Dave Pehling, retired zoologist, said he is working through the WSU Snohomish County Extension to teach amateur beekeepers how to care for bees responsibly. The course will cover basic bee biology, beekeeping equipment, honey extractions, and pest management.

“We supply information on the procedures and products that are needed in order to have healthy, long-lived colonies,” Pehling said. He said measuring mite numbers and treating hives during infestations are essential, but the methods are not intuitive.

Since practices vary from region to region, Pehling’s class will focus on beekeeping in western Washington; this provides students with a uniquely specialized class for their region. The class will be supplemented with equipment, handouts and a manual. Pehling said he hopes that by the end of his class, he will have shown the importance of all bee health – not just honeybees.

“Honeybees are in no danger of becoming extinct. Our native bees, however, do need help, but it appears they are not charismatic enough to get public attention,” Pehling said.

Nick Naeger, WSU entomologist and bee specialist, said many people have misconceptions about beekeeping and how it is not the best way to help honeybees.

“It’s become so difficult to manage honeybee diseases that many beginning beekeepers end up becoming disease reservoirs that hurt neighboring bees,” said Naeger.

He said beekeepers who are uninformed about bee health have resulted in the spread of infectious diseases that are lethal to hives.
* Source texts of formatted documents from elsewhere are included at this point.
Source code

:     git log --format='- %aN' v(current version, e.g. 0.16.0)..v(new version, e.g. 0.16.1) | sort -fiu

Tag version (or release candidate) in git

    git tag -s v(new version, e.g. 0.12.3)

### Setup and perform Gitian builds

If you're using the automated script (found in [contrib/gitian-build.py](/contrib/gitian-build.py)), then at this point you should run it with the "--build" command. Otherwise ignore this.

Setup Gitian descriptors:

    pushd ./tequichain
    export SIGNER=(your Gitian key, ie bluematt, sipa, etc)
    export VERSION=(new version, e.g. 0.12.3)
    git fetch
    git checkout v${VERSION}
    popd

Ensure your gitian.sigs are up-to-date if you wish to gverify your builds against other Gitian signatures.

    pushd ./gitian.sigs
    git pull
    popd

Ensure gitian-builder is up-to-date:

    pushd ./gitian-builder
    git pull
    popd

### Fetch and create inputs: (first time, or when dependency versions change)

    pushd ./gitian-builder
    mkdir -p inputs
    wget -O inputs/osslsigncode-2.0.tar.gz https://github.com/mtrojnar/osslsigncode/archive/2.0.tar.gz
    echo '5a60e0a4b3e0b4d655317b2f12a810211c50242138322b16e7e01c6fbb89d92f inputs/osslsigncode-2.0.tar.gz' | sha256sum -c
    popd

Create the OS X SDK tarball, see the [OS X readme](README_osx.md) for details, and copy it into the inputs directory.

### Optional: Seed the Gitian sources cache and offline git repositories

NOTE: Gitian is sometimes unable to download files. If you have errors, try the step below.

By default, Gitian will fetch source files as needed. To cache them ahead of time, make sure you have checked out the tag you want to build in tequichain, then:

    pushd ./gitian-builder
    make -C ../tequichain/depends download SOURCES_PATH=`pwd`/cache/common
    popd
One of the most prominent bee infections is caused by the varroa mite. There are currently five known species of varroa and they are deadly.

“Honeybees are plagued by a parasitic varroa mite that does a lot of damage to them directly and it vectors diseases,” Naeger said.

Some of the major viruses transmitted through the varroa’s feeding include Sacbrood, Deformed Wing Virus and Chronic Bee Paralysis.

Providing a source of water for native bees (called bee baths), is also a tremendous help Naeger said.

“For people interested in bees, I would encourage them to also learn about our many native bees, plant lots of bee-friendly flowers and trees and eliminate pesticide use as much as possible,” Pehling said.